··· Data records ···
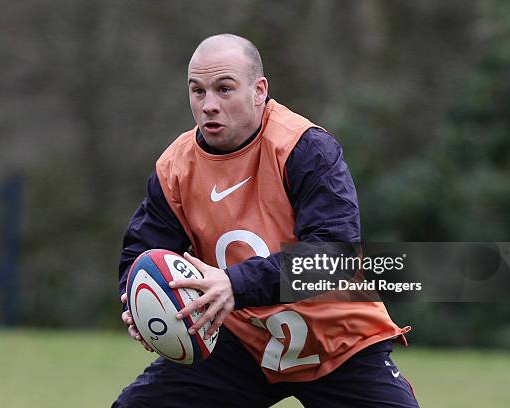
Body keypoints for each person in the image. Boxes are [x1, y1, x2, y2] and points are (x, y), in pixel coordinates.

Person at [112, 34, 419, 407]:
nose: (209, 105)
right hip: (242, 341)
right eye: (198, 91)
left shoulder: (304, 148)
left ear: (259, 90)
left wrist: (234, 284)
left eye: (224, 89)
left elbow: (334, 255)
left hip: (340, 342)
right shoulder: (175, 168)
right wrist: (137, 303)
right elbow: (143, 253)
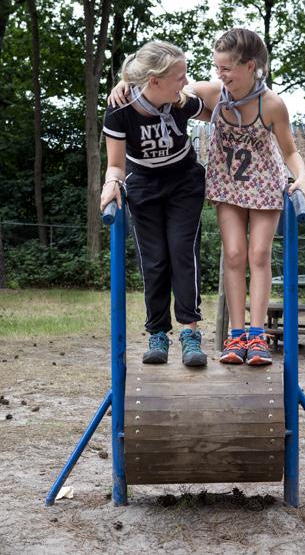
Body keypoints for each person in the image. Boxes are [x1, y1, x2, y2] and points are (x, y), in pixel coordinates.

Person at [109, 28, 305, 367]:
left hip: (257, 182)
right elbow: (160, 89)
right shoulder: (209, 93)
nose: (219, 74)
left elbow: (290, 150)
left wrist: (301, 177)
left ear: (249, 66)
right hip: (225, 183)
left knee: (257, 254)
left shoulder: (269, 104)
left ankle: (255, 335)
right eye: (217, 68)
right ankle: (234, 335)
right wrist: (125, 83)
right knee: (231, 253)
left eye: (226, 68)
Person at [101, 40, 211, 367]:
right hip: (144, 186)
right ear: (154, 82)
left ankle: (190, 333)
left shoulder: (181, 102)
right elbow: (116, 164)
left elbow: (218, 94)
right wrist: (111, 183)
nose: (186, 82)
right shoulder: (120, 110)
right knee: (154, 260)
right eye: (180, 76)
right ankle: (157, 333)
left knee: (181, 251)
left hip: (184, 183)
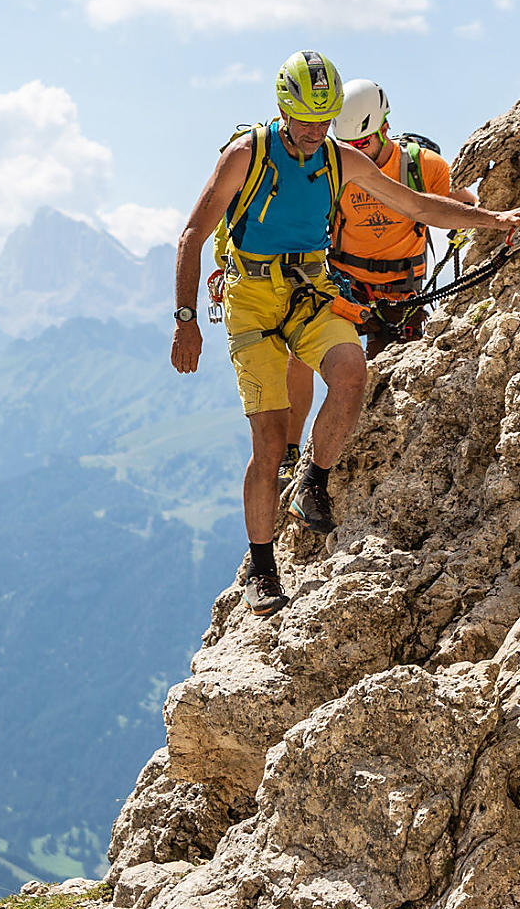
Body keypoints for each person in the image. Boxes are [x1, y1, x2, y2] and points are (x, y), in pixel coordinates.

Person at [171, 50, 520, 618]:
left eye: (324, 120)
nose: (315, 132)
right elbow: (192, 234)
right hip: (252, 300)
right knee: (266, 441)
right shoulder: (247, 155)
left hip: (310, 289)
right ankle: (263, 570)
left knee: (351, 375)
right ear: (284, 109)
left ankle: (315, 477)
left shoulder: (338, 160)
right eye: (305, 120)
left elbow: (417, 206)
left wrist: (496, 222)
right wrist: (185, 320)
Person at [276, 78, 478, 488]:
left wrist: (484, 220)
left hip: (400, 295)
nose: (356, 153)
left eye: (364, 143)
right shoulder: (336, 167)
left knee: (384, 384)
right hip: (346, 286)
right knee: (300, 352)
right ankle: (290, 451)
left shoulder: (424, 168)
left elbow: (455, 205)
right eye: (349, 145)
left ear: (384, 128)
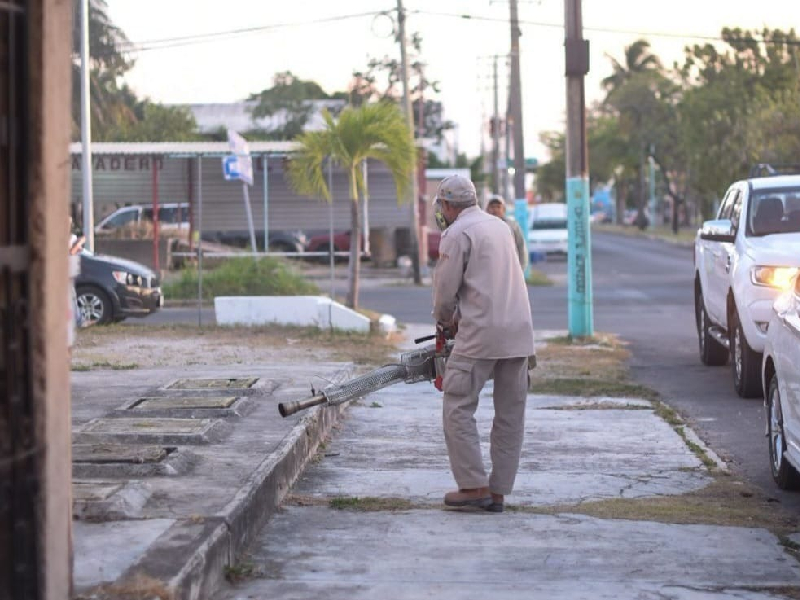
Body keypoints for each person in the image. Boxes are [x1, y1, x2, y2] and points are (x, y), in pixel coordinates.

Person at [431, 175, 536, 513]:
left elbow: (445, 292)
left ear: (447, 205)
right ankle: (499, 492)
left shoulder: (457, 233)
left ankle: (474, 485)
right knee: (510, 414)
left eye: (442, 206)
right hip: (519, 332)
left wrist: (446, 320)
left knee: (458, 404)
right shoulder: (501, 227)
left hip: (480, 334)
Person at [485, 195, 528, 270]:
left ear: (504, 209)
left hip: (509, 268)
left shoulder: (512, 226)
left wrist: (521, 268)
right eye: (492, 207)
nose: (495, 210)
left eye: (498, 207)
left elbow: (520, 246)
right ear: (487, 209)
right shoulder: (482, 226)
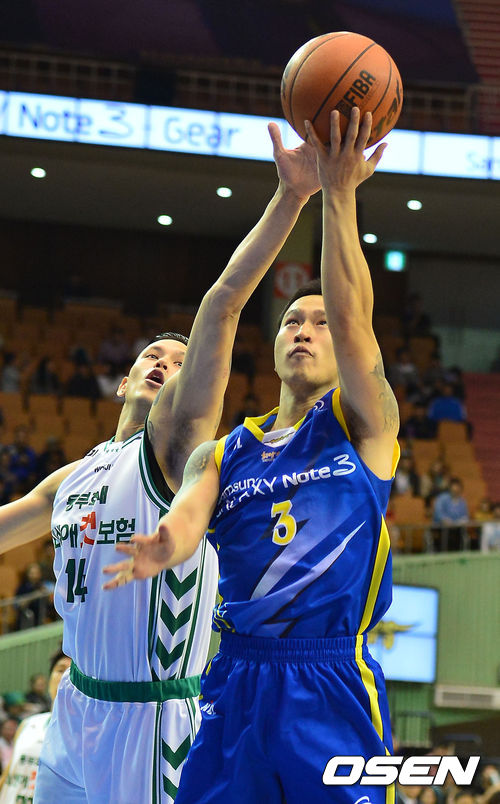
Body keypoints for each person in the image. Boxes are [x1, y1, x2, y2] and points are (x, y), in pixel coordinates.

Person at [0, 124, 320, 804]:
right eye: (153, 355)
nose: (165, 364)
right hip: (74, 706)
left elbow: (222, 305)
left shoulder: (177, 451)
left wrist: (291, 198)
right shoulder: (74, 477)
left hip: (149, 718)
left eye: (179, 362)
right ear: (122, 381)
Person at [105, 109, 400, 804]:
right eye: (292, 320)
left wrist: (338, 190)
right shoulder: (225, 451)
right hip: (235, 677)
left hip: (328, 680)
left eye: (319, 323)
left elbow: (354, 319)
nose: (305, 330)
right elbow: (187, 517)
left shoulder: (364, 424)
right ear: (272, 346)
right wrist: (165, 544)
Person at [0, 650, 71, 803]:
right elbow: (9, 774)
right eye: (60, 670)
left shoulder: (86, 736)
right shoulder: (29, 723)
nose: (65, 677)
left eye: (72, 672)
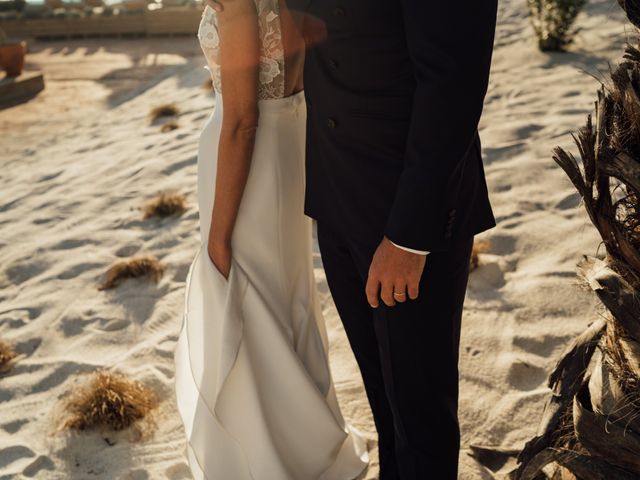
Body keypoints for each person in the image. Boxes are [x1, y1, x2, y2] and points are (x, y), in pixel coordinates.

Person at [192, 0, 499, 477]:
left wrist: (408, 238)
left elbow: (453, 88)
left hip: (406, 215)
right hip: (334, 202)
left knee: (421, 416)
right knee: (385, 402)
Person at [173, 1, 370, 479]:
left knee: (245, 293)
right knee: (283, 295)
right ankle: (304, 443)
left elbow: (242, 123)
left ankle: (273, 456)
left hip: (248, 161)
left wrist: (218, 237)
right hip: (290, 144)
···
### Assignment
Leaving aside the images, write out every entry above exactly.

### Result for this exercise
Body keypoints for each person in the image. Boxes are [x1, y1, x2, y2] and points are (x, y), in pixel coordinates.

Person at [112, 34, 419, 407]:
nose: (209, 105)
right hip: (242, 341)
right eye: (198, 91)
left shoulder: (304, 148)
left ear: (259, 90)
left wrist: (234, 284)
left eye: (224, 89)
left elbow: (334, 255)
left hip: (340, 342)
right shoulder: (175, 168)
right wrist: (137, 303)
right elbow: (143, 253)
Body keypoints for each person in the image. Boxes are [x1, y1, x2, y2] and points are (x, y), in pixel coordinates.

Person at [109, 28, 305, 367]:
left hip: (257, 182)
right elbow: (160, 89)
right shoulder: (209, 93)
nose: (219, 74)
left elbow: (290, 150)
left wrist: (301, 177)
left ear: (249, 66)
right hip: (225, 183)
left knee: (257, 254)
left shoulder: (269, 104)
left ankle: (255, 335)
right eye: (217, 68)
right ankle: (234, 335)
right wrist: (125, 83)
right knee: (231, 253)
left eye: (226, 68)
Person at [101, 40, 211, 367]:
right hip: (144, 186)
right ear: (154, 82)
left ankle: (190, 333)
left shoulder: (181, 102)
right elbow: (116, 164)
left elbow: (218, 94)
right wrist: (111, 183)
nose: (186, 82)
right shoulder: (120, 110)
right knee: (154, 260)
right eye: (180, 76)
right ankle: (157, 333)
left knee: (181, 251)
left hip: (184, 183)
Body keypoints for each person in the image. Boxes are [x1, y1, x2, y2] and points are (x, y), in pixel coordinates.

Person at [171, 50, 520, 618]:
left eye: (324, 120)
nose: (315, 132)
right elbow: (192, 234)
right hip: (252, 300)
right knee: (266, 441)
right shoulder: (247, 155)
left hip: (310, 289)
right ankle: (263, 570)
left knee: (351, 375)
right ear: (284, 109)
left ankle: (315, 477)
left shoulder: (338, 160)
right eye: (305, 120)
left elbow: (417, 206)
left wrist: (496, 222)
right wrist: (185, 320)
Person at [276, 78, 478, 488]:
left wrist: (484, 220)
left hip: (400, 295)
nose: (356, 153)
left eye: (364, 143)
right shoulder: (336, 167)
left knee: (384, 384)
right hip: (346, 286)
right knee: (300, 352)
right ankle: (290, 451)
left shoulder: (424, 168)
left elbow: (455, 205)
right eye: (349, 145)
left ear: (384, 128)
Body keypoints for each person in the image. Boxes are [x1, y1, x2, y2] and points are (x, y), in pixel coordinates.

Person at [431, 175, 536, 513]:
left elbow: (445, 292)
left ear: (447, 205)
right ankle: (499, 492)
left shoulder: (457, 233)
left ankle: (474, 485)
right knee: (510, 414)
left eye: (442, 206)
right hip: (519, 332)
left wrist: (446, 320)
left knee: (458, 404)
right shoulder: (501, 227)
left hip: (480, 334)
Person at [485, 195, 528, 270]:
left ear: (504, 209)
left hip: (509, 268)
left shoulder: (512, 226)
left wrist: (521, 268)
right eye: (492, 207)
nose: (495, 210)
left eye: (498, 207)
left elbow: (520, 246)
right ear: (487, 209)
right shoulder: (482, 226)
Body keypoints for each person in the image. Boxes are [x1, y1, x2, y2] and points are (x, y), in pixel coordinates.

Person at [0, 124, 320, 804]:
right eye: (153, 355)
nose: (165, 364)
right hip: (74, 706)
left elbow: (222, 305)
left shoulder: (177, 451)
left wrist: (291, 198)
right shoulder: (74, 477)
left hip: (149, 718)
left eye: (179, 362)
right ear: (122, 381)
Person at [105, 109, 400, 804]:
right eye: (292, 320)
left wrist: (338, 190)
right shoulder: (225, 451)
right hip: (235, 677)
left hip: (328, 680)
left eye: (319, 323)
left elbow: (354, 319)
nose: (305, 330)
right elbow: (187, 517)
left shoulder: (364, 424)
right ear: (272, 346)
right wrist: (165, 544)
Person at [0, 650, 71, 803]:
right elbow: (9, 774)
right eye: (60, 670)
left shoulder: (86, 736)
right shoulder: (29, 723)
nose: (65, 677)
left eye: (72, 672)
Body keypoints for each person in the image. Boxes are [x1, y1, x2, y2] and points are (x, y), in pixel coordinates.

Person at [192, 0, 499, 477]:
left wrist: (408, 238)
left elbow: (453, 88)
left hip: (406, 215)
right hip: (334, 202)
left knee: (421, 416)
right knee: (385, 402)
Person at [173, 1, 370, 479]:
left knee: (245, 293)
right knee: (283, 295)
right ankle: (304, 443)
left elbow: (242, 123)
left ankle: (273, 456)
left hip: (248, 161)
left wrist: (218, 237)
right hip: (290, 144)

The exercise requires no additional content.